Task description
In the material below, find every line containing "shifts" and copy that line.

Provided information

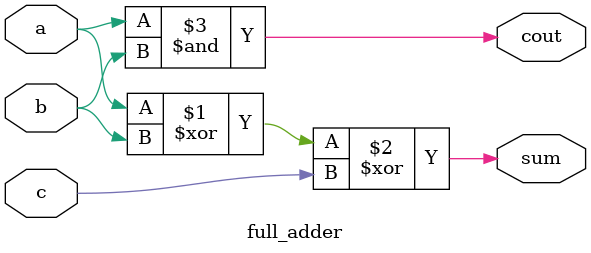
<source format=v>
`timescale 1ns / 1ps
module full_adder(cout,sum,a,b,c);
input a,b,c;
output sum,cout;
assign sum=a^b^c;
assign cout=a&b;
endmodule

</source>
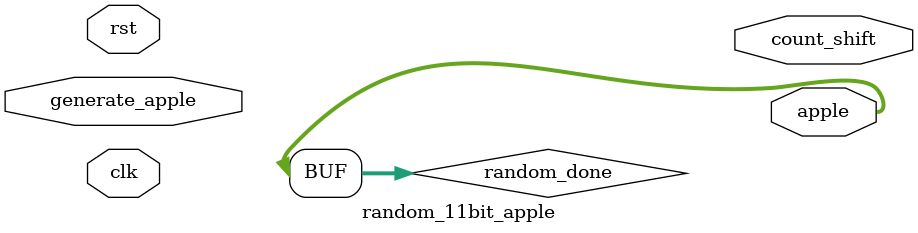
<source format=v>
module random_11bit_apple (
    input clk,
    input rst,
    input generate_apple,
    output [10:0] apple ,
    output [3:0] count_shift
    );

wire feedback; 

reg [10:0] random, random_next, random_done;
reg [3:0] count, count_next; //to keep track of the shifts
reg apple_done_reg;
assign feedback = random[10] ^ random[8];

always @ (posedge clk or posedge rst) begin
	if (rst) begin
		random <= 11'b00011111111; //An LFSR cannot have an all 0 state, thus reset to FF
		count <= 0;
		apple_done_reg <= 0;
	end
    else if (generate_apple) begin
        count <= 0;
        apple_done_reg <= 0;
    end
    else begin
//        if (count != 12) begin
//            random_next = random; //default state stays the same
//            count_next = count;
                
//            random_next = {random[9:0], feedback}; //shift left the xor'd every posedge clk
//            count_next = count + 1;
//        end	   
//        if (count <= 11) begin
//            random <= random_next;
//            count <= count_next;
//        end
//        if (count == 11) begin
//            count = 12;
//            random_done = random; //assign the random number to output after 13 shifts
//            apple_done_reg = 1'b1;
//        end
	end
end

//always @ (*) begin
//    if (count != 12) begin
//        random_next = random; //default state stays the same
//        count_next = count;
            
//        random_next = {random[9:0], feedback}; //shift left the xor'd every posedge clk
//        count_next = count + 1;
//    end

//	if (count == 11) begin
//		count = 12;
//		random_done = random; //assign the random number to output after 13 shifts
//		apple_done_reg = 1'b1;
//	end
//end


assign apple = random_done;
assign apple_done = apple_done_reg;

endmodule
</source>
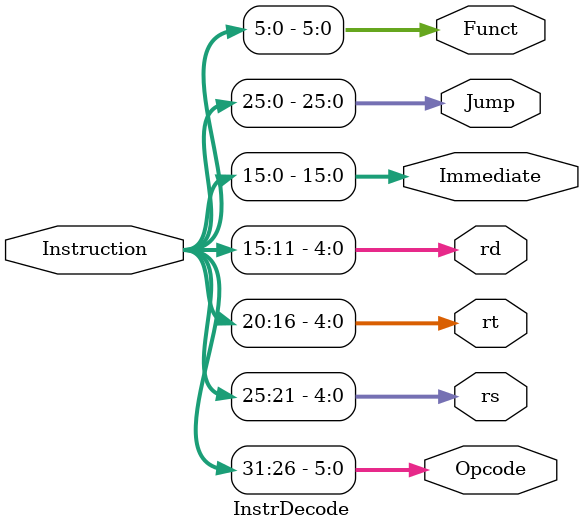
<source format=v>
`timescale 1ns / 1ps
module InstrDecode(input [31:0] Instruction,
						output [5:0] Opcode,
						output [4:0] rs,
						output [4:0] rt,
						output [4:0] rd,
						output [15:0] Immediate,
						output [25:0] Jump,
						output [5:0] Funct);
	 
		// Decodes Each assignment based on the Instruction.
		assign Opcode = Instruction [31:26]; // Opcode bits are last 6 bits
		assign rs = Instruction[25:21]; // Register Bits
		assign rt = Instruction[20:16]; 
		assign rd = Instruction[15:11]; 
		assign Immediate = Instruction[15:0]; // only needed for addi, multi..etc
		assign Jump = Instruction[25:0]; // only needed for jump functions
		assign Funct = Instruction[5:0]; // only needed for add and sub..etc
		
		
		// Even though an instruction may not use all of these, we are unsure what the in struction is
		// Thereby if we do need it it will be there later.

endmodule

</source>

--

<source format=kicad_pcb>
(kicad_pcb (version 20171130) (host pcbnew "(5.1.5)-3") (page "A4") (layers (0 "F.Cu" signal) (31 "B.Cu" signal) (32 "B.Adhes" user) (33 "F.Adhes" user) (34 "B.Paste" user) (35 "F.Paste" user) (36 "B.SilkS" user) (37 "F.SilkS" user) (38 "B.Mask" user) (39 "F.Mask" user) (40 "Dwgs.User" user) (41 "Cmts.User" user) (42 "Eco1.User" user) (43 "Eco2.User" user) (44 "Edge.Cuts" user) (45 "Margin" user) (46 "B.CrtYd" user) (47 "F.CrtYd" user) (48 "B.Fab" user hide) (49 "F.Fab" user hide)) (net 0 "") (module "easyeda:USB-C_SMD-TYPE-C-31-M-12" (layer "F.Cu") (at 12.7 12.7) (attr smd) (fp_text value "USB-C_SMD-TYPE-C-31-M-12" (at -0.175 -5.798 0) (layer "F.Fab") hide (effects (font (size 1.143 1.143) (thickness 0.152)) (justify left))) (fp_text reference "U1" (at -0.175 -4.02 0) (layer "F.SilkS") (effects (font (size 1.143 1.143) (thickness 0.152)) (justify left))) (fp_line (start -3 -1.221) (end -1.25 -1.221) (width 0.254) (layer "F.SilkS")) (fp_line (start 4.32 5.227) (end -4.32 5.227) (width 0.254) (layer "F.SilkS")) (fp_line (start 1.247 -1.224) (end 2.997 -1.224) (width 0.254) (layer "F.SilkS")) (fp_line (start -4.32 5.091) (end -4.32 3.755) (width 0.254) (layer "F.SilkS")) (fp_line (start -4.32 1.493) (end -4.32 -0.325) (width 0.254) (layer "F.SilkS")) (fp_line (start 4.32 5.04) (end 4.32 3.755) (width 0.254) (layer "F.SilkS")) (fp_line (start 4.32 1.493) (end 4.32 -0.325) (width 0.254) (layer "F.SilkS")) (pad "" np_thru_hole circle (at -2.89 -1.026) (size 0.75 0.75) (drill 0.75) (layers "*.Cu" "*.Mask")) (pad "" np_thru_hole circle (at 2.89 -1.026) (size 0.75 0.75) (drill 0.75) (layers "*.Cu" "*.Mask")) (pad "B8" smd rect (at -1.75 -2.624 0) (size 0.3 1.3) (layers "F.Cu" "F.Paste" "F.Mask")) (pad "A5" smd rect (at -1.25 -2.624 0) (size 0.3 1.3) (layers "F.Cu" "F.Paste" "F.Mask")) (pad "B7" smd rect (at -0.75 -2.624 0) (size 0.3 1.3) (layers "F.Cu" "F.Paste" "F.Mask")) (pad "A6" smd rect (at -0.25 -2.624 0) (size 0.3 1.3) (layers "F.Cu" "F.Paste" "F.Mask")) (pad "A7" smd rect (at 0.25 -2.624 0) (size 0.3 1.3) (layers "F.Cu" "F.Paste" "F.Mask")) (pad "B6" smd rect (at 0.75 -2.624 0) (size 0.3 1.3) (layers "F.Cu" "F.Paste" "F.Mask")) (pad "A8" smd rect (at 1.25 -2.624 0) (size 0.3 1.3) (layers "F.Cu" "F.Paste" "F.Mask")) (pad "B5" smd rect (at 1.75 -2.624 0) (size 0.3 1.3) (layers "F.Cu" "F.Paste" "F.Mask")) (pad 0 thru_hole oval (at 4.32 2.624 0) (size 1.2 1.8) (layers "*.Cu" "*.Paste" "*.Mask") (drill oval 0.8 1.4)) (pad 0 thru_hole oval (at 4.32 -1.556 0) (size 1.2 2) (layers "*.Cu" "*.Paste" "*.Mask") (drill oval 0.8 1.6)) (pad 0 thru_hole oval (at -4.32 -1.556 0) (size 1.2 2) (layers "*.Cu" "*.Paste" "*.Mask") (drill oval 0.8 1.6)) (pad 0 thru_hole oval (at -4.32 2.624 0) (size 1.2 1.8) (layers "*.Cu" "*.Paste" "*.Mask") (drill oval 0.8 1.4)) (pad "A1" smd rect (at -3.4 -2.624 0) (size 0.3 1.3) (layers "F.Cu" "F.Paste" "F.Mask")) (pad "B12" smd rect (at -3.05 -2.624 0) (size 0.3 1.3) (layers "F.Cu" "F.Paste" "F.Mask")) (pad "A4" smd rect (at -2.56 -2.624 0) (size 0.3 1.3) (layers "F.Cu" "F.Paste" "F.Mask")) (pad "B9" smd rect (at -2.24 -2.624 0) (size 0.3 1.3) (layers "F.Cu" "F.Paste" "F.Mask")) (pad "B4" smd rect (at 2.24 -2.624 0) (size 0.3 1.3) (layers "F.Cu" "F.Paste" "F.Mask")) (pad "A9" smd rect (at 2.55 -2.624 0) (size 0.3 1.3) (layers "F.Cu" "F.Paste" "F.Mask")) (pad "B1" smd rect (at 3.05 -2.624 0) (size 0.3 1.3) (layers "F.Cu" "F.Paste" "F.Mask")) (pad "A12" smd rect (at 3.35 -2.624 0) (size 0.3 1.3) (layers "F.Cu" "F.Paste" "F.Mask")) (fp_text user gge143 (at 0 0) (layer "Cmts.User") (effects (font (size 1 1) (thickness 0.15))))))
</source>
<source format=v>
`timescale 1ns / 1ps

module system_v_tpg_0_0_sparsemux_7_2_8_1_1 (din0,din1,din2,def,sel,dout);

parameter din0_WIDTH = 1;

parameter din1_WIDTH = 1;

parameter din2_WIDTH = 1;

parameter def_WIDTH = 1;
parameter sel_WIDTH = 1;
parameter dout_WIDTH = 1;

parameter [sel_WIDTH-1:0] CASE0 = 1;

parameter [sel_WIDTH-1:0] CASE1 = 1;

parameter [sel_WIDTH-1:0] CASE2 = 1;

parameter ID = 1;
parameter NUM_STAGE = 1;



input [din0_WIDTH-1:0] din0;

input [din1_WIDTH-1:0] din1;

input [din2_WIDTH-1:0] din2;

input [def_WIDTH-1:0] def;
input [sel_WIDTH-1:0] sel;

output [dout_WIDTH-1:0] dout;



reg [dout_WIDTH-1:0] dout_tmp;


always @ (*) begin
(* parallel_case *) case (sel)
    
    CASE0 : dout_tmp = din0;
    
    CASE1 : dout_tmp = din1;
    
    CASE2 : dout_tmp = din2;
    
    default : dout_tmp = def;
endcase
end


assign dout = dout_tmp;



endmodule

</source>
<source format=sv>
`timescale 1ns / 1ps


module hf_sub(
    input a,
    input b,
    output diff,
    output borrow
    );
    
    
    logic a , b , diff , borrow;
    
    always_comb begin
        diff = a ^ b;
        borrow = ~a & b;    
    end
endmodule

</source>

...

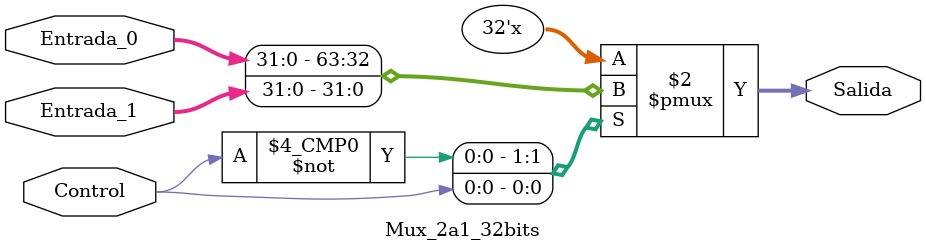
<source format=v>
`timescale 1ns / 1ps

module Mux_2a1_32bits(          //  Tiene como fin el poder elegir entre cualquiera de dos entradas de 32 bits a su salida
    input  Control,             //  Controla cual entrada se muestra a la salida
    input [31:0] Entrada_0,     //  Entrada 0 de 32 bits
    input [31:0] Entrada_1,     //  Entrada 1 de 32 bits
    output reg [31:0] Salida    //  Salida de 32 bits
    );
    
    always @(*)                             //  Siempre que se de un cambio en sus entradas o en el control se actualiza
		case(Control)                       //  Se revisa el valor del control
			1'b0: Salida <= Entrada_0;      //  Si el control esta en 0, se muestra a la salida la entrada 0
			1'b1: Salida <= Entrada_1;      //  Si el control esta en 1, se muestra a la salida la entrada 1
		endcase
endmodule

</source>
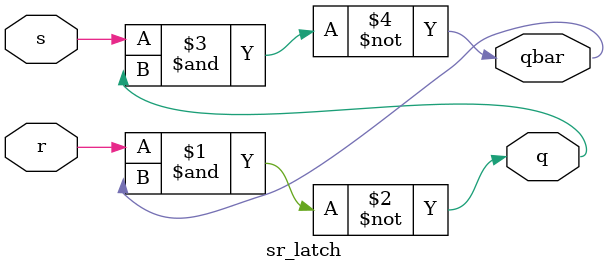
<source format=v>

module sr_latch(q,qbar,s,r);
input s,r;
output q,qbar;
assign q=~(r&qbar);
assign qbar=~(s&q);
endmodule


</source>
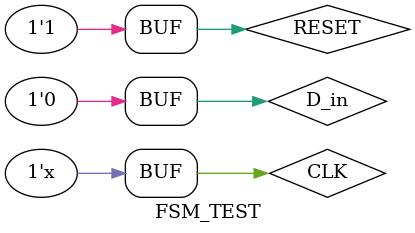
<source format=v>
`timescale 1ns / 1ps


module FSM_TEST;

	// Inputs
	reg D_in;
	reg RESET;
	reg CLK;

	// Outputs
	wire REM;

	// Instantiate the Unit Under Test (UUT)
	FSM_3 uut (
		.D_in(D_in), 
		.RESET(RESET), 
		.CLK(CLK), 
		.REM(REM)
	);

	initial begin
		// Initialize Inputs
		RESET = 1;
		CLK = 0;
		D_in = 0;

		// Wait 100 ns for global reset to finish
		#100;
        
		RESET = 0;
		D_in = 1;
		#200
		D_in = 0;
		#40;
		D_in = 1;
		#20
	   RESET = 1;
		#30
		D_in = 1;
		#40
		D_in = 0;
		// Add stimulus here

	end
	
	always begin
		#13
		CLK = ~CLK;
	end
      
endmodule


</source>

Problem solution
reg [3:0] count, count_next; //to keep track of the shifts
//            random_done = random; //assign the random number to output after 13 shifts
//		random_done = random; //assign the random number to output after 13 shifts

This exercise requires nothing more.